[Dataset entries]
- - - -

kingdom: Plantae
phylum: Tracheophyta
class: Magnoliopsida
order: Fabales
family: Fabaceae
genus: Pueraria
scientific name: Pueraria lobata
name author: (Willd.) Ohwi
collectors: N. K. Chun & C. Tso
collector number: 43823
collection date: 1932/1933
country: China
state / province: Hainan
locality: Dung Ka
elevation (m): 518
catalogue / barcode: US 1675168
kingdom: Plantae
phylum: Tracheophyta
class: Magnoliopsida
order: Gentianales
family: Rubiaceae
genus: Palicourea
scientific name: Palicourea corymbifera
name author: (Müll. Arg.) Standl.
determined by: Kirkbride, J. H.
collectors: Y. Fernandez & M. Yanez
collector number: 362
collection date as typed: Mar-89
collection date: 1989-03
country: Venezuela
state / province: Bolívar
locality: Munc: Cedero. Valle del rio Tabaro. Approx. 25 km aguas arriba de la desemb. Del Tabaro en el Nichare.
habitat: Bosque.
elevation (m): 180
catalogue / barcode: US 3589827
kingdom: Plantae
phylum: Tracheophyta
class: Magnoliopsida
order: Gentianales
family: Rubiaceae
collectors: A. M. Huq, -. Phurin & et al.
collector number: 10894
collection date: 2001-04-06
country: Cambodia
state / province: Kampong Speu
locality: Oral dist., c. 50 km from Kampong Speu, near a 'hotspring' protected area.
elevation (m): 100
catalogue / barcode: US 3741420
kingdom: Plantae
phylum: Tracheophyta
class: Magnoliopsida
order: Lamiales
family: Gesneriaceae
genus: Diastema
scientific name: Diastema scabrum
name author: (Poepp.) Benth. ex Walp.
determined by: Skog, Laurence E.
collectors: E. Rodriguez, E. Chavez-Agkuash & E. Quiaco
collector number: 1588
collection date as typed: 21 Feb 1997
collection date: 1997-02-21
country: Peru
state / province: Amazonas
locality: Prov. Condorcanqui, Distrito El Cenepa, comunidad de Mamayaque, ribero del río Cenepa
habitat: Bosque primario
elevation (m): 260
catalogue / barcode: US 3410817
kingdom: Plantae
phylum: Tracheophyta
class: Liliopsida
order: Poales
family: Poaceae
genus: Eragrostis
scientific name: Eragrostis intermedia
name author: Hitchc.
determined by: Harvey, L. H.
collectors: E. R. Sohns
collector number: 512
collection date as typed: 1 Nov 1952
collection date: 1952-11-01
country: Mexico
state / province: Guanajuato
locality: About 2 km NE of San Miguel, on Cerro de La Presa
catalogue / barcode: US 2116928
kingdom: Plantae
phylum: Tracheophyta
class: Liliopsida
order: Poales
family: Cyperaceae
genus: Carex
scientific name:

- - - -

▶ **Instruction**
Copy out the items above, substituting "altitude (m)" for every "elevation (m)" and keeping the rest unchanged.

▶ **The response**
kingdom: Plantae
phylum: Tracheophyta
class: Magnoliopsida
order: Fabales
family: Fabaceae
genus: Pueraria
scientific name: Pueraria lobata
name author: (Willd.) Ohwi
collectors: N. K. Chun & C. Tso
collector number: 43823
collection date: 1932/1933
country: China
state / province: Hainan
locality: Dung Ka
altitude (m): 518
catalogue / barcode: US 1675168
kingdom: Plantae
phylum: Tracheophyta
class: Magnoliopsida
order: Gentianales
family: Rubiaceae
genus: Palicourea
scientific name: Palicourea corymbifera
name author: (Müll. Arg.) Standl.
determined by: Kirkbride, J. H.
collectors: Y. Fernandez & M. Yanez
collector number: 362
collection date as typed: Mar-89
collection date: 1989-03
country: Venezuela
state / province: Bolívar
locality: Munc: Cedero. Valle del rio Tabaro. Approx. 25 km aguas arriba de la desemb. Del Tabaro en el Nichare.
habitat: Bosque.
altitude (m): 180
catalogue / barcode: US 3589827
kingdom: Plantae
phylum: Tracheophyta
class: Magnoliopsida
order: Gentianales
family: Rubiaceae
collectors: A. M. Huq, -. Phurin & et al.
collector number: 10894
collection date: 2001-04-06
country: Cambodia
state / province: Kampong Speu
locality: Oral dist., c. 50 km from Kampong Speu, near a 'hotspring' protected area.
altitude (m): 100
catalogue / barcode: US 3741420
kingdom: Plantae
phylum: Tracheophyta
class: Magnoliopsida
order: Lamiales
family: Gesneriaceae
genus: Diastema
scientific name: Diastema scabrum
name author: (Poepp.) Benth. ex Walp.
determined by: Skog, Laurence E.
collectors: E. Rodriguez, E. Chavez-Agkuash & E. Quiaco
collector number: 1588
collection date as typed: 21 Feb 1997
collection date: 1997-02-21
country: Peru
state / province: Amazonas
locality: Prov. Condorcanqui, Distrito El Cenepa, comunidad de Mamayaque, ribero del río Cenepa
habitat: Bosque primario
altitude (m): 260
catalogue / barcode: US 3410817
kingdom: Plantae
phylum: Tracheophyta
class: Liliopsida
order: Poales
family: Poaceae
genus: Eragrostis
scientific name: Eragrostis intermedia
name author: Hitchc.
determined by: Harvey, L. H.
collectors: E. R. Sohns
collector number: 512
collection date as typed: 1 Nov 1952
collection date: 1952-11-01
country: Mexico
state / province: Guanajuato
locality: About 2 km NE of San Miguel, on Cerro de La Presa
catalogue / barcode: US 2116928
kingdom: Plantae
phylum: Tracheophyta
class: Liliopsida
order: Poales
family: Cyperaceae
genus: Carex
scientific name:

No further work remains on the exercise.